Test Scores Are Only a Snapshot by Dawn Shirk

Test Scores Are Only a Snapshot

Dawn Shirk

Dawn Shirk teaches English as a second language at Reidsville Middle School and Reidsville High School in Reidsville, N.C.

UPDATED JANUARY 16, 2012, 7:00 PM

Traditionally, teachers have been observed by their principal once a year, and evaluated solely on that one encounter. Long-time teachers would often go years without having an observation, or even a casual walk-through by an administrator. Fortunately, times are changing.

Teachers need to be held accountable for 180 days of teaching, not for the one day students were tested.

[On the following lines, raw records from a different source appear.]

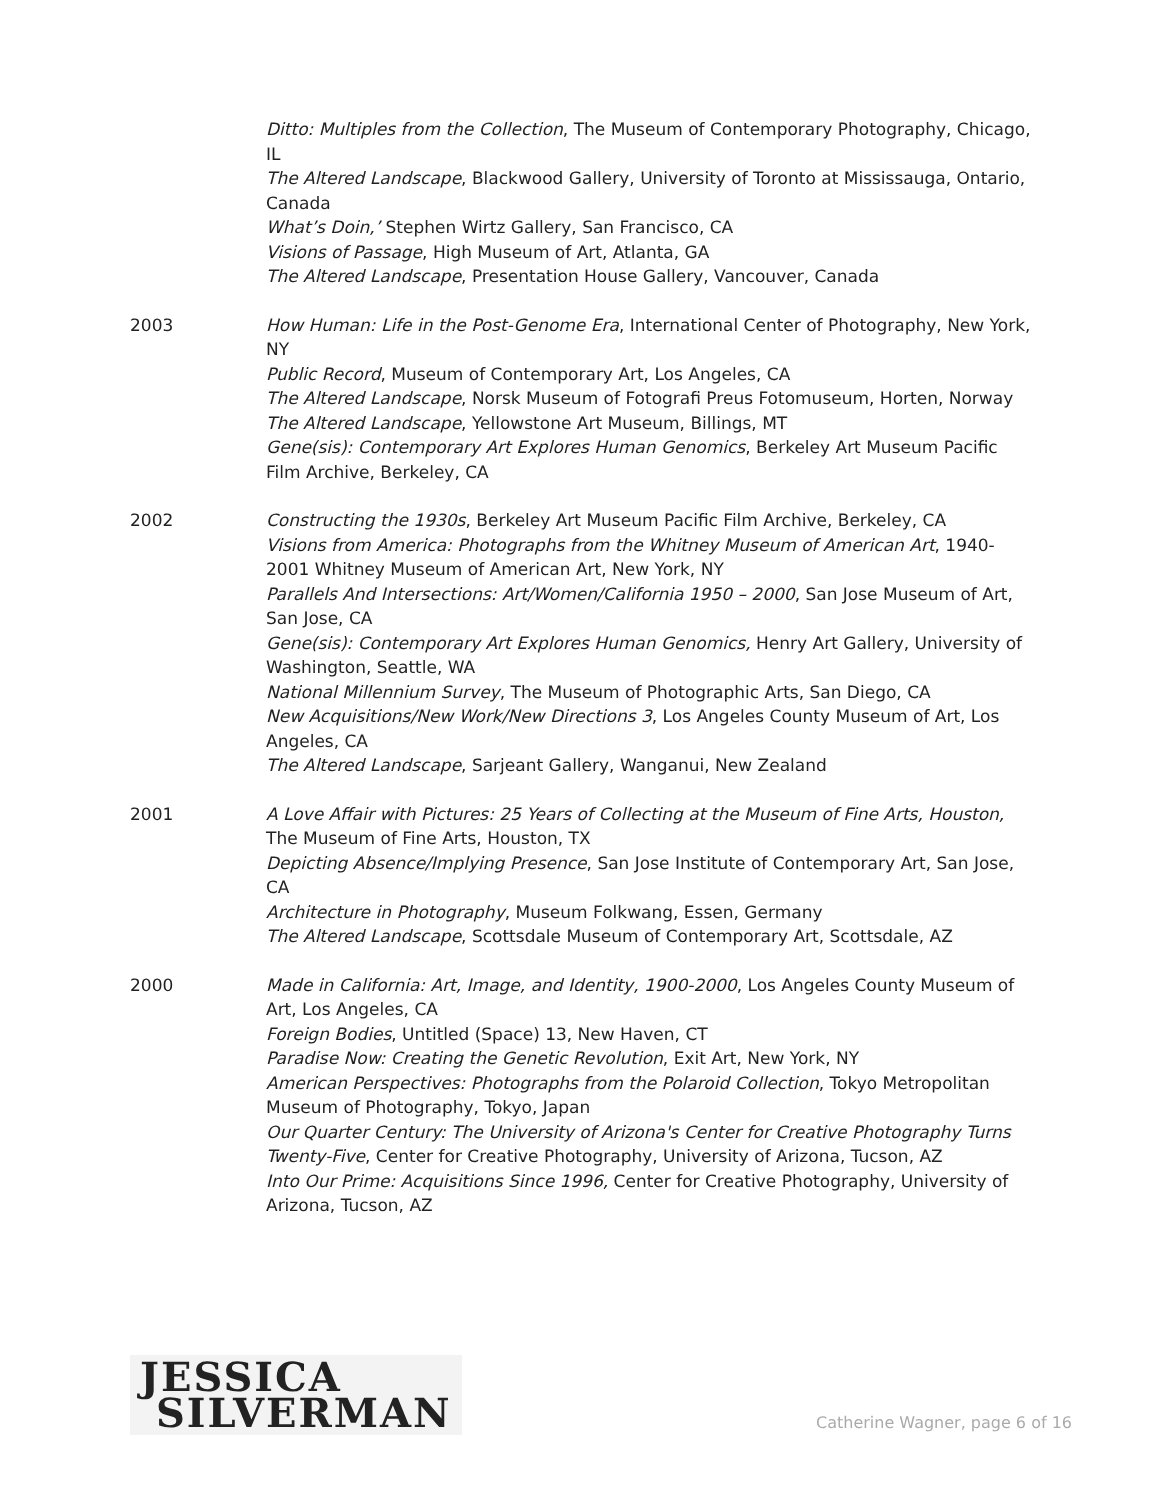Ditto: Multiples from the Collection, The Museum of Contemporary Photography, Chicago, IL
The Altered Landscape, Blackwood Gallery, University of Toronto at Mississauga, Ontario, Canada
What’s Doin,’ Stephen Wirtz Gallery, San Francisco, CA
Visions of Passage, High Museum of Art, Atlanta, GA
The Altered Landscape, Presentation House Gallery, Vancouver, Canada
2003 How Human: Life in the Post-Genome Era, International Center of Photography, New York, NY
Public Record, Museum of Contemporary Art, Los Angeles, CA
The Altered Landscape, Norsk Museum of Fotografi Preus Fotomuseum, Horten, Norway
The Altered Landscape, Yellowstone Art Museum, Billings, MT
Gene(sis): Contemporary Art Explores Human Genomics, Berkeley Art Museum Pacific Film Archive, Berkeley, CA
2002 Constructing the 1930s, Berkeley Art Museum Pacific Film Archive, Berkeley, CA
Visions from America: Photographs from the Whitney Museum of American Art, 1940-2001 Whitney Museum of American Art, New York, NY
Parallels And Intersections: Art/Women/California 1950 – 2000, San Jose Museum of Art, San Jose, CA
Gene(sis): Contemporary Art Explores Human Genomics, Henry Art Gallery, University of Washington, Seattle, WA
National Millennium Survey, The Museum of Photographic Arts, San Diego, CA
New Acquisitions/New Work/New Directions 3, Los Angeles County Museum of Art, Los Angeles, CA
The Altered Landscape, Sarjeant Gallery, Wanganui, New Zealand
2001 A Love Affair with Pictures: 25 Years of Collecting at the Museum of Fine Arts, Houston, The Museum of Fine Arts, Houston, TX
Depicting Absence/Implying Presence, San Jose Institute of Contemporary Art, San Jose, CA
Architecture in Photography, Museum Folkwang, Essen, Germany
The Altered Landscape, Scottsdale Museum of Contemporary Art, Scottsdale, AZ
2000 Made in California: Art, Image, and Identity, 1900-2000, Los Angeles County Museum of Art, Los Angeles, CA
Foreign Bodies, Untitled (Space) 13, New Haven, CT
Paradise Now: Creating the Genetic Revolution, Exit Art, New York, NY
American Perspectives: Photographs from the Polaroid Collection, Tokyo Metropolitan Museum of Photography, Tokyo, Japan
Our Quarter Century: The University of Arizona's Center for Creative Photography Turns Twenty-Five, Center for Creative Photography, University of Arizona, Tucson, AZ
Into Our Prime: Acquisitions Since 1996, Center for Creative Photography, University of Arizona, Tucson, AZ
JESSICA
SILVERMAN
Catherine Wagner, page 6 of 16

In North Carolina, we are in our second year of using a new teacher evaluation system, developed by Mid-continent Research for Education and Leadership. Through a series of rubrics, teachers are evaluated in five areas — leadership, respect for diversity, understanding the content they teach, the lessons they create and execute, and their reflection on their own teaching. Sub-topics include use of technology, global awareness, relationships with parents, and the use of data from standardized tests to drive instruction. It is a yearlong process that includes several observations, by principals and peers, conferences between administrators and teachers, and a collection of artifacts that teachers present to demonstrate the many things they do that may not be seen in an observation, which includes parent conferences, teacher collaboration, working with community organizations, professional development, committee work and much more.

This system is comprehensive and time-consuming but gives a clear, well-rounded sense of how well a teacher does his or her job. We have been told that test scores will soon be added to this process, and I am concerned with where we are headed. This seems to be a dangerous path. If this becomes the standard by which we are judged, I can imagine teachers “teaching to the test” at the expense of a well-balanced education. I have worked in schools, for example, that taught nothing but reading and math in third grade, because those were the tested areas for that year. No science was included until fifth grade, because that is when students are tested in this subject. The students might pass those tests, but what kind of education are they getting? And what will become of the low-performing schools? No good teachers will want to go there. How does this serve the students?

Yes, there are poor teachers who need to be weeded out, but this should be done based on the work they do throughout the year. Teachers need to be held accountable for 180 days of teaching to prepare the student for that testing moment, not for that moment itself.